What you are asked to do:
What is needed is an exact copy of all the entries below.

=== Material supplied ===

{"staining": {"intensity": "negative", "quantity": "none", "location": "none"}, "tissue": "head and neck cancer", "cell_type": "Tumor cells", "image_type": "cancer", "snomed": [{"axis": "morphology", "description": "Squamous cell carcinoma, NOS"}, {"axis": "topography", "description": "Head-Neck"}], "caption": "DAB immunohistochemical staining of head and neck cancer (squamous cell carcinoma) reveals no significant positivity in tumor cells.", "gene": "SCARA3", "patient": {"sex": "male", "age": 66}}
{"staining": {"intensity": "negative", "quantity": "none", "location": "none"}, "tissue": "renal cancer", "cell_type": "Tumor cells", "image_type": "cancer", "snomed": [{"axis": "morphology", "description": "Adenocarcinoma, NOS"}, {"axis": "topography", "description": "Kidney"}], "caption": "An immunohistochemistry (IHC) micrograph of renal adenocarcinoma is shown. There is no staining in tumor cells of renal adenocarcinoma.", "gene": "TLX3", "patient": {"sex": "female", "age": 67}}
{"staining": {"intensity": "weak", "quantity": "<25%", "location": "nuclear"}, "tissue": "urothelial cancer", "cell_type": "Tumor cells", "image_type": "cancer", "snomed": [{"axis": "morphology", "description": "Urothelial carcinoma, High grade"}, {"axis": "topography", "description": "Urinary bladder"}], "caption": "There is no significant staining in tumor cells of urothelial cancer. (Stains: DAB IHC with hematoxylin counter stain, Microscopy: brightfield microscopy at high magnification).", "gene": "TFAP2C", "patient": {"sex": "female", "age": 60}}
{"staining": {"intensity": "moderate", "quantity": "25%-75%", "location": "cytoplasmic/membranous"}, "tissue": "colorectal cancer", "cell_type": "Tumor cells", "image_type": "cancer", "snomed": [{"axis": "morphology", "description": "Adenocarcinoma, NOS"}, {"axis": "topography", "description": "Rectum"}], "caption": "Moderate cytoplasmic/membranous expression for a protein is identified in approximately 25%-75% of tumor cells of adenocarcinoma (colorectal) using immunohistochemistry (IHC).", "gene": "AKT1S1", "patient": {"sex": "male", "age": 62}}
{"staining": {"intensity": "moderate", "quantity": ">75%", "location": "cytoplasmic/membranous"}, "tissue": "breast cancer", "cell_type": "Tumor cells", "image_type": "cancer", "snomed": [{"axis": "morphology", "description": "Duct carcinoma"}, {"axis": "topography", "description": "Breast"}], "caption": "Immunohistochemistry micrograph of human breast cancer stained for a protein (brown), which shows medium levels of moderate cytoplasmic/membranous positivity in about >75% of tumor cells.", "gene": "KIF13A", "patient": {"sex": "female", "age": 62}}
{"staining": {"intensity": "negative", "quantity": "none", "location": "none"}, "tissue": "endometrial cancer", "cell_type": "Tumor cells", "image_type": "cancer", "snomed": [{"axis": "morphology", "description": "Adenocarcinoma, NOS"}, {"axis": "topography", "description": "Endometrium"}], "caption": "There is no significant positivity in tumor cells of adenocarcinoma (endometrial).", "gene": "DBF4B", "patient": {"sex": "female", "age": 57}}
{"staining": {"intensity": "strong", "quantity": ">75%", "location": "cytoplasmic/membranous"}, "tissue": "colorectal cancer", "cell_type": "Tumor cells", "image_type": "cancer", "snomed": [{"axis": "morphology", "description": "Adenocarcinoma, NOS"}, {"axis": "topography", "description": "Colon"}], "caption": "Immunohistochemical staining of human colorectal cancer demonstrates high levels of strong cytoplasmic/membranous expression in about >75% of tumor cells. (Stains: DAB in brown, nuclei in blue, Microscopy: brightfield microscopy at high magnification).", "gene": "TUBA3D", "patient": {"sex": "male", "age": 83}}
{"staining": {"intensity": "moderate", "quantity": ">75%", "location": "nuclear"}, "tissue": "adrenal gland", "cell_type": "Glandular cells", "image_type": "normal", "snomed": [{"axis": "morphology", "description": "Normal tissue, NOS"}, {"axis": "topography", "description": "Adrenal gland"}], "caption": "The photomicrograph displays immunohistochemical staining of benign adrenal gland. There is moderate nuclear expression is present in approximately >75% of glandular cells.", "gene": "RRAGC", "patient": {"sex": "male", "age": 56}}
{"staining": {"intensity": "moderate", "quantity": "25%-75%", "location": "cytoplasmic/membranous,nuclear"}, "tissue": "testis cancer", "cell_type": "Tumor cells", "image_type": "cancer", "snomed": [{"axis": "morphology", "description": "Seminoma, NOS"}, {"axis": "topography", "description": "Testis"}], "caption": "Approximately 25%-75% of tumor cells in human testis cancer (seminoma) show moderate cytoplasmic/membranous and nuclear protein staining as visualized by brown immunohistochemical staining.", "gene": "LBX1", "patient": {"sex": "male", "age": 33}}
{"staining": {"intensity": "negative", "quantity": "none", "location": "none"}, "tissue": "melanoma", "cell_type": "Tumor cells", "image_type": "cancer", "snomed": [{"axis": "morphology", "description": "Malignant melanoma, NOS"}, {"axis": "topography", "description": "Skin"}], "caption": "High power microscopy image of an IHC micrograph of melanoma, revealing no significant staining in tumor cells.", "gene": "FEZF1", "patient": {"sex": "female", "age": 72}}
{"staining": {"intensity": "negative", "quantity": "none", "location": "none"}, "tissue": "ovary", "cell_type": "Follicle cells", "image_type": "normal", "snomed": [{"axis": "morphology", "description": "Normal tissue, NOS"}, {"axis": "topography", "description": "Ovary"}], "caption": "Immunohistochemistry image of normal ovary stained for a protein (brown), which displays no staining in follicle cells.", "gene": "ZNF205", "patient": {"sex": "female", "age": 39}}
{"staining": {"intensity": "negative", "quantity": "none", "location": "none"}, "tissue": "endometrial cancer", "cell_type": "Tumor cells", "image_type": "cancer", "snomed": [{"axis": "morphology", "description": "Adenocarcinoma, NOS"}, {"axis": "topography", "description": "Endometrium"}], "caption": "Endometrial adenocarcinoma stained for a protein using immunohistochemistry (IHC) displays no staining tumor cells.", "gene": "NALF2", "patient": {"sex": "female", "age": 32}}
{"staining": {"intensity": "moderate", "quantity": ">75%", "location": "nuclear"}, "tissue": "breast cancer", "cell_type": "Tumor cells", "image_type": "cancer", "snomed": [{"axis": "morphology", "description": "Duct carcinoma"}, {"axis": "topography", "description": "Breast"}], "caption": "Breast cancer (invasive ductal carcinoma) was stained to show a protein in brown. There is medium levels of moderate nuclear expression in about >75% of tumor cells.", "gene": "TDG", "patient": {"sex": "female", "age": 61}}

===

Response area:
{"staining": {"intensity": "negative", "quantity": "none", "location": "none"}, "tissue": "head and neck cancer", "cell_type": "Tumor cells", "image_type": "cancer", "snomed": [{"axis": "morphology", "description": "Squamous cell carcinoma, NOS"}, {"axis": "topography", "description": "Head-Neck"}], "caption": "DAB immunohistochemical staining of head and neck cancer (squamous cell carcinoma) reveals no significant positivity in tumor cells.", "gene": "SCARA3", "patient": {"sex": "male", "age": 66}}
{"staining": {"intensity": "negative", "quantity": "none", "location": "none"}, "tissue": "renal cancer", "cell_type": "Tumor cells", "image_type": "cancer", "snomed": [{"axis": "morphology", "description": "Adenocarcinoma, NOS"}, {"axis": "topography", "description": "Kidney"}], "caption": "An immunohistochemistry (IHC) micrograph of renal adenocarcinoma is shown. There is no staining in tumor cells of renal adenocarcinoma.", "gene": "TLX3", "patient": {"sex": "female", "age": 67}}
{"staining": {"intensity": "weak", "quantity": "<25%", "location": "nuclear"}, "tissue": "urothelial cancer", "cell_type": "Tumor cells", "image_type": "cancer", "snomed": [{"axis": "morphology", "description": "Urothelial carcinoma, High grade"}, {"axis": "topography", "description": "Urinary bladder"}], "caption": "There is no significant staining in tumor cells of urothelial cancer. (Stains: DAB IHC with hematoxylin counter stain, Microscopy: brightfield microscopy at high magnification).", "gene": "TFAP2C", "patient": {"sex": "female", "age": 60}}
{"staining": {"intensity": "moderate", "quantity": "25%-75%", "location": "cytoplasmic/membranous"}, "tissue": "colorectal cancer", "cell_type": "Tumor cells", "image_type": "cancer", "snomed": [{"axis": "morphology", "description": "Adenocarcinoma, NOS"}, {"axis": "topography", "description": "Rectum"}], "caption": "Moderate cytoplasmic/membranous expression for a protein is identified in approximately 25%-75% of tumor cells of adenocarcinoma (colorectal) using immunohistochemistry (IHC).", "gene": "AKT1S1", "patient": {"sex": "male", "age": 62}}
{"staining": {"intensity": "moderate", "quantity": ">75%", "location": "cytoplasmic/membranous"}, "tissue": "breast cancer", "cell_type": "Tumor cells", "image_type": "cancer", "snomed": [{"axis": "morphology", "description": "Duct carcinoma"}, {"axis": "topography", "description": "Breast"}], "caption": "Immunohistochemistry micrograph of human breast cancer stained for a protein (brown), which shows medium levels of moderate cytoplasmic/membranous positivity in about >75% of tumor cells.", "gene": "KIF13A", "patient": {"sex": "female", "age": 62}}
{"staining": {"intensity": "negative", "quantity": "none", "location": "none"}, "tissue": "endometrial cancer", "cell_type": "Tumor cells", "image_type": "cancer", "snomed": [{"axis": "morphology", "description": "Adenocarcinoma, NOS"}, {"axis": "topography", "description": "Endometrium"}], "caption": "There is no significant positivity in tumor cells of adenocarcinoma (endometrial).", "gene": "DBF4B", "patient": {"sex": "female", "age": 57}}
{"staining": {"intensity": "strong", "quantity": ">75%", "location": "cytoplasmic/membranous"}, "tissue": "colorectal cancer", "cell_type": "Tumor cells", "image_type": "cancer", "snomed": [{"axis": "morphology", "description": "Adenocarcinoma, NOS"}, {"axis": "topography", "description": "Colon"}], "caption": "Immunohistochemical staining of human colorectal cancer demonstrates high levels of strong cytoplasmic/membranous expression in about >75% of tumor cells. (Stains: DAB in brown, nuclei in blue, Microscopy: brightfield microscopy at high magnification).", "gene": "TUBA3D", "patient": {"sex": "male", "age": 83}}
{"staining": {"intensity": "moderate", "quantity": ">75%", "location": "nuclear"}, "tissue": "adrenal gland", "cell_type": "Glandular cells", "image_type": "normal", "snomed": [{"axis": "morphology", "description": "Normal tissue, NOS"}, {"axis": "topography", "description": "Adrenal gland"}], "caption": "The photomicrograph displays immunohistochemical staining of benign adrenal gland. There is moderate nuclear expression is present in approximately >75% of glandular cells.", "gene": "RRAGC", "patient": {"sex": "male", "age": 56}}
{"staining": {"intensity": "moderate", "quantity": "25%-75%", "location": "cytoplasmic/membranous,nuclear"}, "tissue": "testis cancer", "cell_type": "Tumor cells", "image_type": "cancer", "snomed": [{"axis": "morphology", "description": "Seminoma, NOS"}, {"axis": "topography", "description": "Testis"}], "caption": "Approximately 25%-75% of tumor cells in human testis cancer (seminoma) show moderate cytoplasmic/membranous and nuclear protein staining as visualized by brown immunohistochemical staining.", "gene": "LBX1", "patient": {"sex": "male", "age": 33}}
{"staining": {"intensity": "negative", "quantity": "none", "location": "none"}, "tissue": "melanoma", "cell_type": "Tumor cells", "image_type": "cancer", "snomed": [{"axis": "morphology", "description": "Malignant melanoma, NOS"}, {"axis": "topography", "description": "Skin"}], "caption": "High power microscopy image of an IHC micrograph of melanoma, revealing no significant staining in tumor cells.", "gene": "FEZF1", "patient": {"sex": "female", "age": 72}}
{"staining": {"intensity": "negative", "quantity": "none", "location": "none"}, "tissue": "ovary", "cell_type": "Follicle cells", "image_type": "normal", "snomed": [{"axis": "morphology", "description": "Normal tissue, NOS"}, {"axis": "topography", "description": "Ovary"}], "caption": "Immunohistochemistry image of normal ovary stained for a protein (brown), which displays no staining in follicle cells.", "gene": "ZNF205", "patient": {"sex": "female", "age": 39}}
{"staining": {"intensity": "negative", "quantity": "none", "location": "none"}, "tissue": "endometrial cancer", "cell_type": "Tumor cells", "image_type": "cancer", "snomed": [{"axis": "morphology", "description": "Adenocarcinoma, NOS"}, {"axis": "topography", "description": "Endometrium"}], "caption": "Endometrial adenocarcinoma stained for a protein using immunohistochemistry (IHC) displays no staining tumor cells.", "gene": "NALF2", "patient": {"sex": "female", "age": 32}}
{"staining": {"intensity": "moderate", "quantity": ">75%", "location": "nuclear"}, "tissue": "breast cancer", "cell_type": "Tumor cells", "image_type": "cancer", "snomed": [{"axis": "morphology", "description": "Duct carcinoma"}, {"axis": "topography", "description": "Breast"}], "caption": "Breast cancer (invasive ductal carcinoma) was stained to show a protein in brown. There is medium levels of moderate nuclear expression in about >75% of tumor cells.", "gene": "TDG", "patient": {"sex": "female", "age": 61}}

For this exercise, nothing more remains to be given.